昔の著名な俳優に接せられるのも大きな喜びである。「浮雲」(林芙美子原作)は大晦日に亡くなった高峰秀子の代表作である(「稲妻」にも主演)。「めし」(林芙美子原作)、「山の音」(川端康成原作)では上原謙と原節子が夫婦役を演じている。上原謙は二枚目だが大根と言われていて、たしかに何をやっても「上原謙」だ。それ以上に、姿勢が良くないのが残念である。立ち姿が決まらないうえ(役者は姿、声、演技と言われる)、ご飯を食べるときにテーブルに前かがみになるのが気になる。原節子は小津監督お気に入りの女優だが、何をやっても「原節子」という感じで、あまり表情が豊かな感じもしない。とはいえ、彼らは当時の典型的な美男美女なのである。
「晩菊」の杉村春子、文句なく上手い。

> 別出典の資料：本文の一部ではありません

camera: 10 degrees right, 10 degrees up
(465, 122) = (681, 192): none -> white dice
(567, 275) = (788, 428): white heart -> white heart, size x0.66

「あにいもうと」(室生犀星原作)の京マチ子、久我美子。「山の音」の山村聡が素晴らしい。加えて演技達者な名脇役が多い。ほぼどの映画にも登場する加藤大介は善人から悪人まで演じ分けている。老け役専門の浦辺粂子や性格俳優的な中北千枝子、などなど。この時代は映画の黄金期だったのだなと思う。成瀬監督がサスペンスに挑戦した「女の中にいる他人」もいい。新珠美千代、小林桂樹、三橋達也…。若かりし頃の草笛光子も登場する。

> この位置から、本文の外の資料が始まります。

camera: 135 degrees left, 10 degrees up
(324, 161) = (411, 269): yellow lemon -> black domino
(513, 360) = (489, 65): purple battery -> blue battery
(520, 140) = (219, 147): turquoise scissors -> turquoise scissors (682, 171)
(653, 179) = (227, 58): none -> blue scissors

最後の映画となった「乱れ雲」は絶対にお勧めである。カラー作品。夫を事故で失った女性(司葉子)が、加害者の男性(加山雄三)と恋に落ちるが、悲恋に終わる切ない話である。加山雄三が当時30歳の若いオーラを発していて、実に素晴らしく、びっくりした。今時こんな好青年はおるまい。司葉子の気品ある清楚な美しさも、他では決して見られないものである。この方は自民党の相沢代議士と結婚していて、国会議員時代に私も何度かお会いしたことがあるが、御夫君の選挙運動をかいがいしく手伝われ、飛行場でバスに同乗するときには御夫君と同行されればよいのに、私に「先生、お先にどうぞ」と言って下さったりした。実に人柄そのままに謙虚な賢さが画面の演技として表れたのだろう。当時この映画のことを知っていたら、私は御本人を前にきっと緊張してしまったに違いない。

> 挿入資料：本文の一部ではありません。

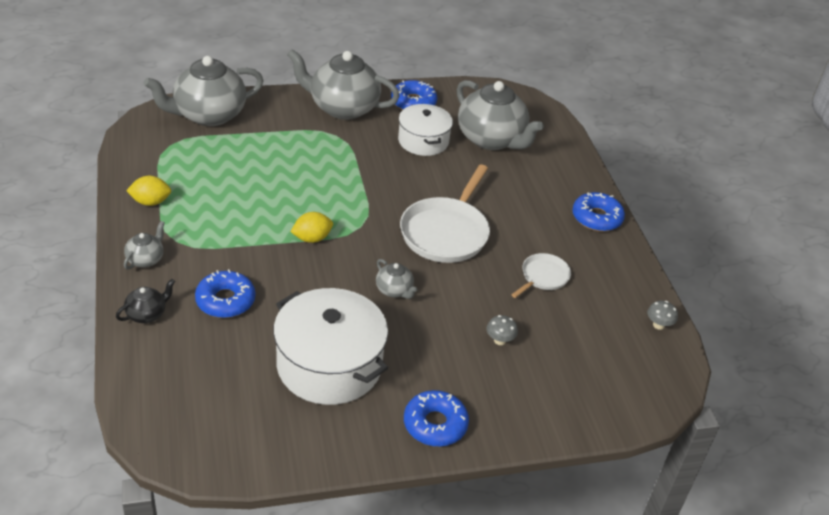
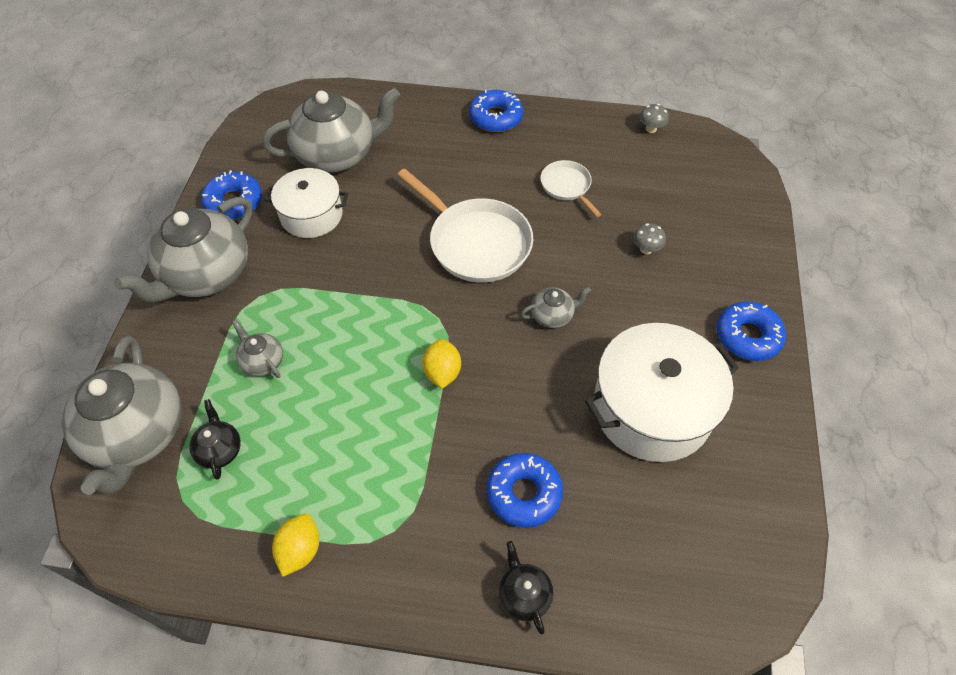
camera: 65 degrees left, 15 degrees up
(146, 259) = (418, 578): grey teapot -> grey teapot (262, 361)
(209, 150) = (220, 450): none -> black teapot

黒澤明監督の「羅生門」。原節子を予定していた女優が京マチ子となり、でも京マチ子で大正解だったと思う。三船敏郎は同監督の代表作「七人の侍」でも主役を演じている。どちらもが世界の他の映画にその後決定的な影響を与えている。あと同監督の代表作を見て、その後は小津監督の映画を見たいと思っている。洋画も、今のではなく昔の傑作を是非見てみたいと思っている。人間が生み出した素晴らしい芸術に、接しなければ勿体ない。